Письменное задание 1
Выпишите из текста о заговоре против Хрущева все фамилии, которые Никита Сергеевич называет у калитки дачи, переспрашивая сына.
Письменное задание 2
Допишите текст о заговоре против Хрущева, начав сразу после его последнего предложения.

В трубке был слышен взволнованный голос, как потом выяснилось, бывшего сотрудника охраны председателя Президиума Верховного Совета РСФСР Николая Игнатова. Незнакомец заявил о том, что Игнатов активно вовлечен в заговор против Хрущева, в котором участвует почти вся партийная верхушка. Об этом звонивший не может сообщить в КГБ, потому что Семичастный сам среди заговорщиков. Звонившего звали Василий Иванович Галюков.
С. Хрущев: «Отцу я рассказал только по возвращении. Это, наверное, было дней через пять. Он так посмотрел на меня, как раз мы подходили к калитке, вход в дачу, сказал: «Кого ты говорил – Брежнев, Подгорный и Шелепин. Очень странно, – говорит, – они такие разные люди». И потом сказал: «Ты никому не рассказывал?» – «Нет, никому». – «Ну, никому и не говори». И на этом разговор кончился».
К тому времени телефоны Хрущева активно прослушивались, и в КГБ звонок засекли. Доложили шефу.
B. Семичастный: «Я поручил: займитесь, проверьте, что за Галюков? И установили, что это бывший охранник Игнатова. И вот пошло‑пошло. И вот тогда я пришел к Брежневу и сказал: «Или вы давайте решайте вопрос о проведении Пленума, или кончится это тем, что меня вызовет Хрущев, скажет, что существует антипартийная группа новая и ты сидишь ушами хлопаешь и, понимаете, у тебя под носом вот здесь творят безобразия. А ну‑ка давай действуй. Что мне останется делать? Я вынужден буду принимать меры и довольно решительные». Я говорю: «Так что смотрите, дальше тянуть нельзя».
Получив от сына тревожное предупреждение, Хрущев, однако, не меняет свои планы. Тридцатого сентября он хочет начать свой отпуск в Крыму, а чуть позже перебраться в Пицунду. Перед отъездом Хрущев, правда, мимоходом велел разобраться в этой ситуации Микояну, встретиться с Сергеем Хрущевым и с позвонившим Галюковым. О результатах просил доложить ему, когда он будет уже в Пицунде.
C. Хрущев: «Я привозил Галюкова к Микояну. Микоян подробно выслушал, я записал этот разговор. Но у Микояна не было желания глубоко влезать в это. Он, так сказать, видел в этом какие‑то внутренние игры».
Сергей, не доверяя машинистке, переписал от руки всю стенограмму этой беседы и представил ее Микояну.
С. Хрущев: «Он заставил меня под ней расписаться, приписать там слова, которые меня поразили, что мы доверяем Брежневу, Подгорному и всем остальным, они наши товарищи, и на этом, собственно, все кончилось».
Всего пять дней смог усидеть в Крыму Хрущев. Он был возбужден, но ни с кем не делился своими переживаниями. Перед вылетом из Крыма Никита Сергеевич пригласил поохотиться в Крымском заповеднике Петра Шелеста. Первый секретарь словно чувствовал, что это его последняя охота, и в лесу к удивлению охраны не стрелял. На базу он вернулся без трофеев.

Фрагмент набора данных

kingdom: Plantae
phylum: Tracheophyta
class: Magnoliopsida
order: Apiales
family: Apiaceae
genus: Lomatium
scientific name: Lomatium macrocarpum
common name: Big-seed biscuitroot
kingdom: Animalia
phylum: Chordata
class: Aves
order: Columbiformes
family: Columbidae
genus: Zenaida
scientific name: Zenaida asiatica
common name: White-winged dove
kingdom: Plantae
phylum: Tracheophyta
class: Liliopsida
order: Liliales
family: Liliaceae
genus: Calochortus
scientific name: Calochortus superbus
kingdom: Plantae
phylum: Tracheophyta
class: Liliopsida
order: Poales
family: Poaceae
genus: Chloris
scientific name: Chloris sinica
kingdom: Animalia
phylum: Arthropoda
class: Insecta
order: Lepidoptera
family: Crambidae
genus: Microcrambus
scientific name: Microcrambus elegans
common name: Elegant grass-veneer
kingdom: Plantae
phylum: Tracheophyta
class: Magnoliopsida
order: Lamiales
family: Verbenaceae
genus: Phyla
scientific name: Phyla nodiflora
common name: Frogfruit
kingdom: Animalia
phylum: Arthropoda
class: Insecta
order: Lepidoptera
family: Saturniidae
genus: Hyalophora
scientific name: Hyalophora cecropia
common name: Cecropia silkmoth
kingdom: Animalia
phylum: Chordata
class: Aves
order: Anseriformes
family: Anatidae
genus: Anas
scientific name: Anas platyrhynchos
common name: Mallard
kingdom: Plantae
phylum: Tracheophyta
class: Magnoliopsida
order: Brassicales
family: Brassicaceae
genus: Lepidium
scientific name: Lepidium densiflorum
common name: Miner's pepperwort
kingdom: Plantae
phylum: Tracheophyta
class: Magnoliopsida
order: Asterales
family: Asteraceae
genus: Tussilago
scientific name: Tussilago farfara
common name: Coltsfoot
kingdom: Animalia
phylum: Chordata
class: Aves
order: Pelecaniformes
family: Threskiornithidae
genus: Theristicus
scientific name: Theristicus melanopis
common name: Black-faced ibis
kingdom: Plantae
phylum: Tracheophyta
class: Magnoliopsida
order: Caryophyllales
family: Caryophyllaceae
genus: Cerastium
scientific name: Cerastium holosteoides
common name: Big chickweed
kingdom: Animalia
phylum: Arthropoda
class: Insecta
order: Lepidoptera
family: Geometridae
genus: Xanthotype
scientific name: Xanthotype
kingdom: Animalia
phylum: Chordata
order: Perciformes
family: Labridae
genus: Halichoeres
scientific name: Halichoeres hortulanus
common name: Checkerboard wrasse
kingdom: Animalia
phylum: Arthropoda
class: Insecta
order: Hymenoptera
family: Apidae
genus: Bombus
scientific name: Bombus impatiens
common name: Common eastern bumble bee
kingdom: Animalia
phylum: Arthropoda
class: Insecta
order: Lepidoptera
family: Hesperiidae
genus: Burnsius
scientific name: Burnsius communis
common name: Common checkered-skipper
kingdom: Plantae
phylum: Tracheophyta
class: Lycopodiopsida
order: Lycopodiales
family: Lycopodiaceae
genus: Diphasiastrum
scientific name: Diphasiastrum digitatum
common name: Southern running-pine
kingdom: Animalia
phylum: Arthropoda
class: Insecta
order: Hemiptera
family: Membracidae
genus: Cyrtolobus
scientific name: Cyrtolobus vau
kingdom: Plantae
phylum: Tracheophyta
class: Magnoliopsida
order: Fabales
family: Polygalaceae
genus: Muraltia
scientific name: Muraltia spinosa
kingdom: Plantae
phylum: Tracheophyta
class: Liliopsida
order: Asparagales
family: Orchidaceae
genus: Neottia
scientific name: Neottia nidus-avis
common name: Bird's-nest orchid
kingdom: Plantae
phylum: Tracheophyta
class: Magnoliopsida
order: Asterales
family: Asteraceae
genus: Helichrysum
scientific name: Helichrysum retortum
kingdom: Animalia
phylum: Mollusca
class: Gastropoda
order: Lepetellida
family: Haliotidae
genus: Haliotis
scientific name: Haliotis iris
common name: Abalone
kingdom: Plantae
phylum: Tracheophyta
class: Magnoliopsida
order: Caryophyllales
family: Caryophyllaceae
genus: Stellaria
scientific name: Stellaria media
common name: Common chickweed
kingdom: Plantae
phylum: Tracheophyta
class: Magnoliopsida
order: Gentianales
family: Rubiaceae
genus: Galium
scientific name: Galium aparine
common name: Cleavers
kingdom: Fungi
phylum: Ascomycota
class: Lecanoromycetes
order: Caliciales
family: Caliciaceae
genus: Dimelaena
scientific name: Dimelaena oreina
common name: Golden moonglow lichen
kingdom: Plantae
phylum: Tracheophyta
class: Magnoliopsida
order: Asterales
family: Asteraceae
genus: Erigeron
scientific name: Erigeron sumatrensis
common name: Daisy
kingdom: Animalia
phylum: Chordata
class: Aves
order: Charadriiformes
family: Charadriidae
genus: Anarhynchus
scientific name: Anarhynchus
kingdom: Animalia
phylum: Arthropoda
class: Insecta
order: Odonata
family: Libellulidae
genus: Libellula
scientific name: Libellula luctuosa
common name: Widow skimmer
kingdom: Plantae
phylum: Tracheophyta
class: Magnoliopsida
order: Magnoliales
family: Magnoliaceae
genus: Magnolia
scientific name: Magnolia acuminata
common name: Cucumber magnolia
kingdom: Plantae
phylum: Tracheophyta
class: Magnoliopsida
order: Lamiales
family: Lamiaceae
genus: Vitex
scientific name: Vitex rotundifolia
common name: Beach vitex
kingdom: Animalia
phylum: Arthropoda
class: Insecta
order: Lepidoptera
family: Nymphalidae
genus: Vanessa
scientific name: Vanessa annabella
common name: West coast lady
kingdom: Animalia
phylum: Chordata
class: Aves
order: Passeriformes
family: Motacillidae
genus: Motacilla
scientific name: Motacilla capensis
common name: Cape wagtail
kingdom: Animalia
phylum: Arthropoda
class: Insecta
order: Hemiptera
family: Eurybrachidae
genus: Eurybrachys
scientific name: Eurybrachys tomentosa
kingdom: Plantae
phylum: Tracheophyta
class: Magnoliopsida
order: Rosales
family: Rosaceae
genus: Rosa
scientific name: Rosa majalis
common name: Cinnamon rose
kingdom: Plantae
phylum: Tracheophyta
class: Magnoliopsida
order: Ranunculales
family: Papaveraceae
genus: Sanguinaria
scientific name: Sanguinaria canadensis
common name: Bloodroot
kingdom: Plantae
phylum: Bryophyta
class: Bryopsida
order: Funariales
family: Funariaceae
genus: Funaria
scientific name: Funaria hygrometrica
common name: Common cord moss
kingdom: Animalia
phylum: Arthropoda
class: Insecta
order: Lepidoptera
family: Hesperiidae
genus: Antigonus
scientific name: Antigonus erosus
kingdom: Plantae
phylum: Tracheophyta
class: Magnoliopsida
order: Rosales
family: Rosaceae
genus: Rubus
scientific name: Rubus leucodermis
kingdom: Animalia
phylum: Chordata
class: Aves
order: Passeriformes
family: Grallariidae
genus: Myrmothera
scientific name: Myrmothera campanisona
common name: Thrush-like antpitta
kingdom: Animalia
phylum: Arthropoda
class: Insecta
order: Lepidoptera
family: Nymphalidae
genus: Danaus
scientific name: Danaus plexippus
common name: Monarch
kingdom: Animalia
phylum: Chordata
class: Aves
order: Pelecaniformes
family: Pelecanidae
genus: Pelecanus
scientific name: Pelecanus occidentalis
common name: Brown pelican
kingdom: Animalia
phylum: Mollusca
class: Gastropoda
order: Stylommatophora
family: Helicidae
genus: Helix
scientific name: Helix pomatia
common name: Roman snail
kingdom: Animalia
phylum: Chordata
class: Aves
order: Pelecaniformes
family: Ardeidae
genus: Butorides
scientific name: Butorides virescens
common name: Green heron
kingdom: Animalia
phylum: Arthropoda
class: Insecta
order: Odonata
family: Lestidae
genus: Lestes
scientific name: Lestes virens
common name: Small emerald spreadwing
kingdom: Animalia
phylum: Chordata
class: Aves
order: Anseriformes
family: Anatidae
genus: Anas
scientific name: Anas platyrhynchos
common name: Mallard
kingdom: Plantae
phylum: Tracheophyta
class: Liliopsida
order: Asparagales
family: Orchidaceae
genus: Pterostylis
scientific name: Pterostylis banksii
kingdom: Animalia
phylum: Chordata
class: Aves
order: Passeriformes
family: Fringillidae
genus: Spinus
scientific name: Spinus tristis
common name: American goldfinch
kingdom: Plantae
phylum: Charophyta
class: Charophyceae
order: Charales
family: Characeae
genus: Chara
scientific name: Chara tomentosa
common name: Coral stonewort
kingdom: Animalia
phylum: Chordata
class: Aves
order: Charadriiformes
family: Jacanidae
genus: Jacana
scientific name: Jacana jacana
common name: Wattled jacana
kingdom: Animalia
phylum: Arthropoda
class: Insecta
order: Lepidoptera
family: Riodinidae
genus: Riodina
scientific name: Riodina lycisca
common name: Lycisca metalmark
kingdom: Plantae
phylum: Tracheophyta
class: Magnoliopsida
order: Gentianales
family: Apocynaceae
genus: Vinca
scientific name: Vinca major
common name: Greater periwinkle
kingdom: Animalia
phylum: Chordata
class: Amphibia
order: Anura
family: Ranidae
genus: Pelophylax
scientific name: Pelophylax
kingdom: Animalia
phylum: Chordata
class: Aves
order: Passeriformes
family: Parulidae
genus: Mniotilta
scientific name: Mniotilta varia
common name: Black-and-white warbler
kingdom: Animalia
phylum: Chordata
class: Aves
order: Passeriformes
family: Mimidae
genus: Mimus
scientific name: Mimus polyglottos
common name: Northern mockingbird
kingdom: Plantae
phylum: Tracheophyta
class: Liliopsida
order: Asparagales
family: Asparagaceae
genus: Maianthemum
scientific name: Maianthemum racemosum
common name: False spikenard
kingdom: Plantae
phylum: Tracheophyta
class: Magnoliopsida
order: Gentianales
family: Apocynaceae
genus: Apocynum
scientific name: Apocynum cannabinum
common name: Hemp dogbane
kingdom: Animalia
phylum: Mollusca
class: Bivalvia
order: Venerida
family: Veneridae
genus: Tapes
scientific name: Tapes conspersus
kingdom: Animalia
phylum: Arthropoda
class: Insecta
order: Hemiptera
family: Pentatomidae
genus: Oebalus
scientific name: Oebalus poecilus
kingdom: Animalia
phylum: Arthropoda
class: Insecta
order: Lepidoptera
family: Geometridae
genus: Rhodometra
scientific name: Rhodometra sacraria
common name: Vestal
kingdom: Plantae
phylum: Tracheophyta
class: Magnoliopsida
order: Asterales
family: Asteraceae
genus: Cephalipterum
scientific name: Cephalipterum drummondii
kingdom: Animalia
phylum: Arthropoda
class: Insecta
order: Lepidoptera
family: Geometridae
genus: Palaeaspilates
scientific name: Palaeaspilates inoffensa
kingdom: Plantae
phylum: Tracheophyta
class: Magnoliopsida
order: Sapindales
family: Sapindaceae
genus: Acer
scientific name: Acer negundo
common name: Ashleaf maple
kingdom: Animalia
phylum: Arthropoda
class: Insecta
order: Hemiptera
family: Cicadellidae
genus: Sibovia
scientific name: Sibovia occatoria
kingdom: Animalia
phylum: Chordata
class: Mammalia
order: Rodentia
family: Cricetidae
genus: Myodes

Ответ к заданию 1
Брежнев, Подгорный, Шелепин.

Ответ к заданию 2
Рассказывает Сергей Королев – в 1964 г. – полковник; начальник отдела 9 Управления КГБ при Совете Министров СССР: «Я спрашиваю его: «Никита Сергеевич, а где же трофеи?» Он так махнул рукой, ничего не стал отвечать, а Литовченко говорит: да он, говорит, так ни разу и не выстрелил, понимаете. Я говорю: «А почему?» – «Не знаю, – говорит, – так что‑то у него настроения, по‑моему, нет, желания никакого не было».
Прошло уже несколько часов, как вернулся Хрущев, а Петр Шелест все не появлялся и не появлялся, словно его след простыл. Прошло более четырех часов, Шелест на базу так и не вернулся.
Хрущев забеспокоился.
Рассказывает Королев – генерал‑майор; зам. начальника 9 Управления КГБ СССР: «Прошло опять какое‑то время. Он выходит и говорит: «Ну что, Шелеста нет?» Мы говорим: «Нет». – «Почему же его нет, он что, заблудился там или чего?» Я говорю: «Не знаем, связи нет».
Где провел эти часы хозяин Украины? Возможно, ездил в город звонить в Кремль? Или действительно блуждал в лесу? История об этом умалчивает.
Лишь к полуночи Шелест присоединился к Хрущеву, уже переехавшему к тому времени в другое охотхозяйство.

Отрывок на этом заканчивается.